• Assignment: Within the material below, locate the line with "(387, 340) none -> (225, 513) //" and the line with "[388,562,450,574] Methods ->", then return those two lines and all lines between them, exactly as written.

#### Provided data ####

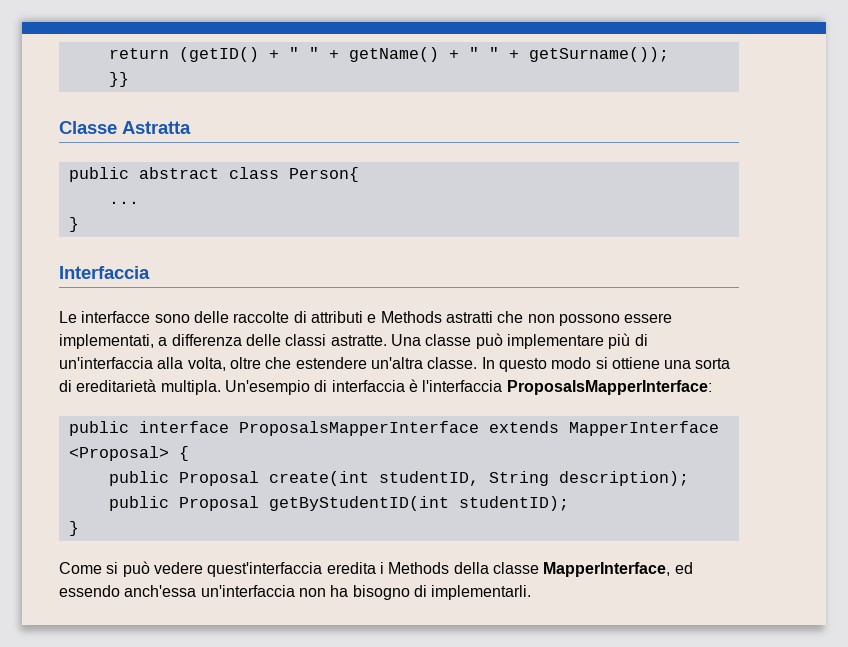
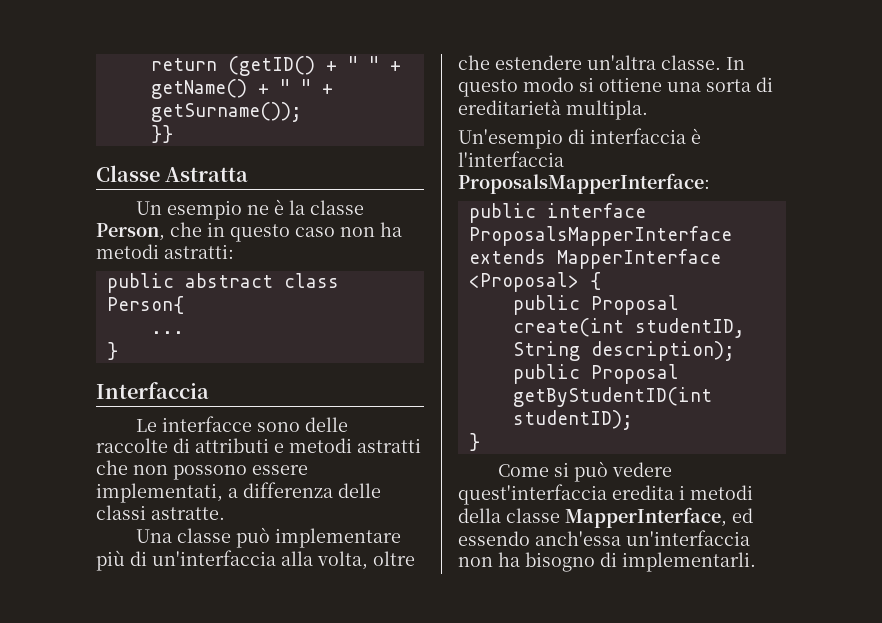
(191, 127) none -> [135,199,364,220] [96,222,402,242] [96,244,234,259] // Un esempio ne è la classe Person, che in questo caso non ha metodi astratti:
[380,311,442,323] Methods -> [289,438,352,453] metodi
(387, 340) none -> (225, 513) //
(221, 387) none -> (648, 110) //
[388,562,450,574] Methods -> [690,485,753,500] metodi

####
#### Provided data ####

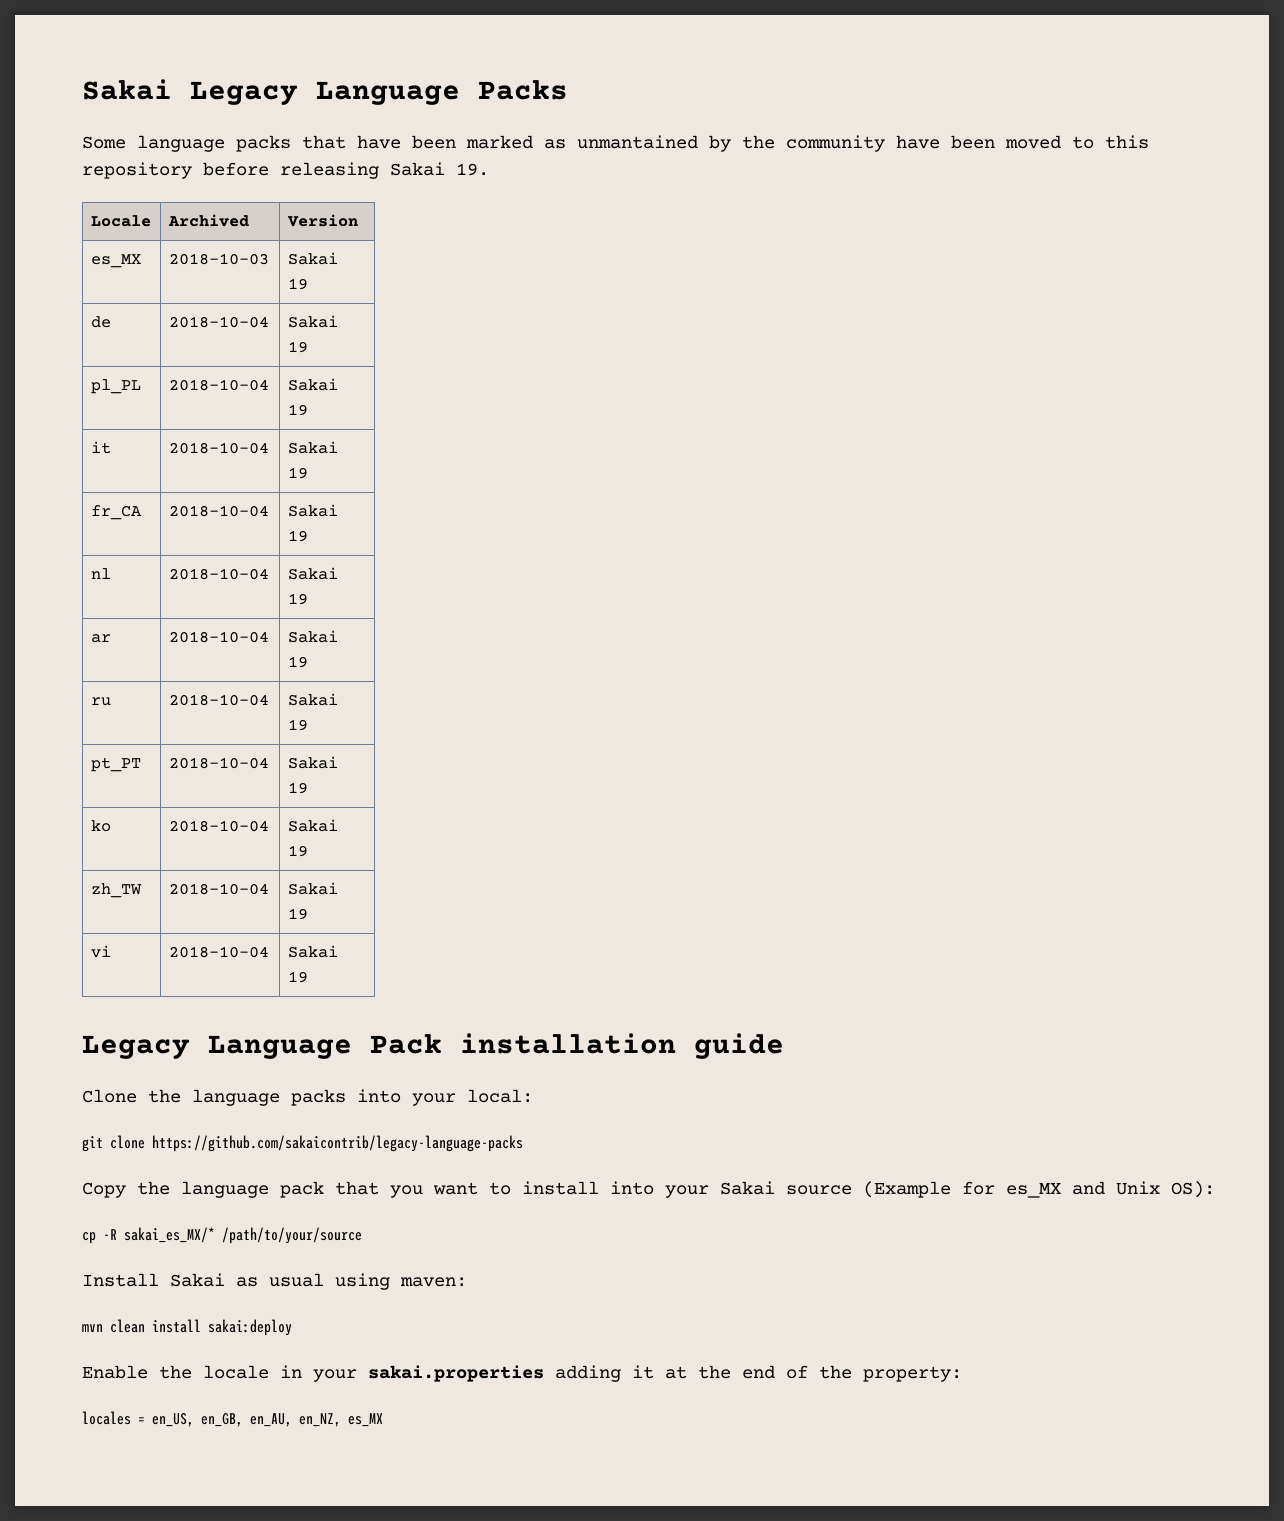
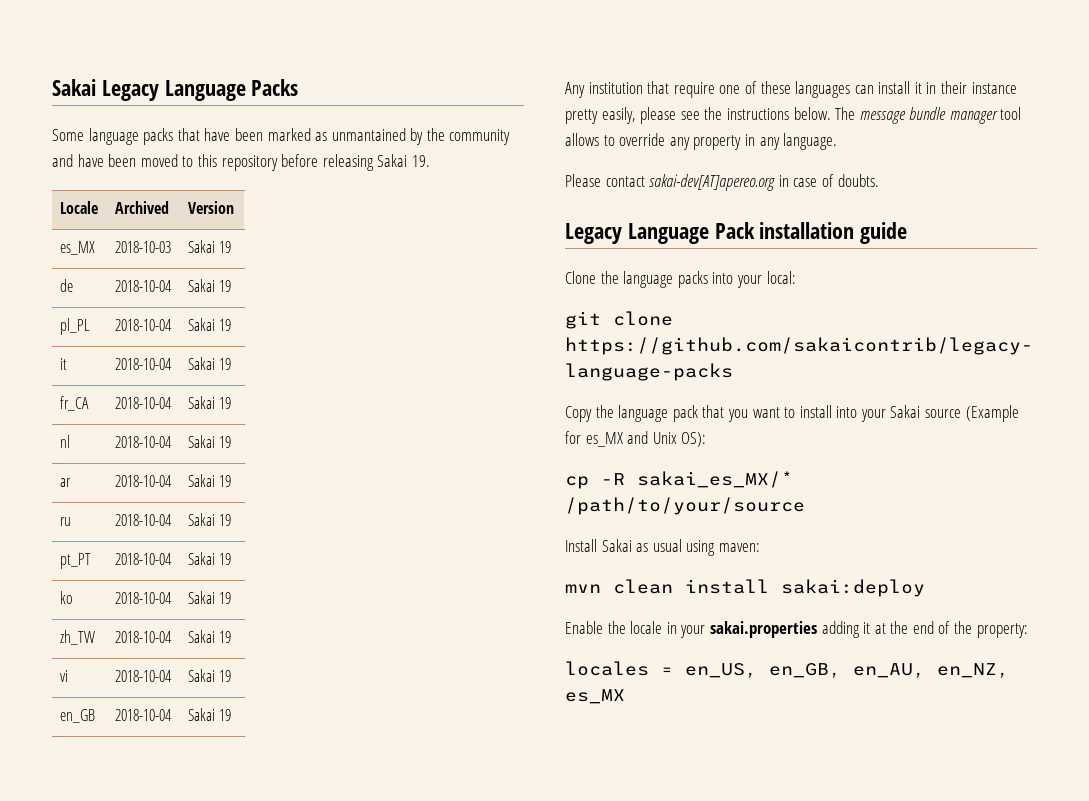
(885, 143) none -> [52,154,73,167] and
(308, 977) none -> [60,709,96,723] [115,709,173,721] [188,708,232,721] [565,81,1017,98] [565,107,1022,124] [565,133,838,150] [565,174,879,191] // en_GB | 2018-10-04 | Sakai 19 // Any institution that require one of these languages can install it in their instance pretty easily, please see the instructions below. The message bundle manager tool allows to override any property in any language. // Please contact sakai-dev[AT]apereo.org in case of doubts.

####

• Exercise response:
(387, 340) none -> (225, 513) //
(221, 387) none -> (648, 110) //
[388,562,450,574] Methods -> [690,485,753,500] metodi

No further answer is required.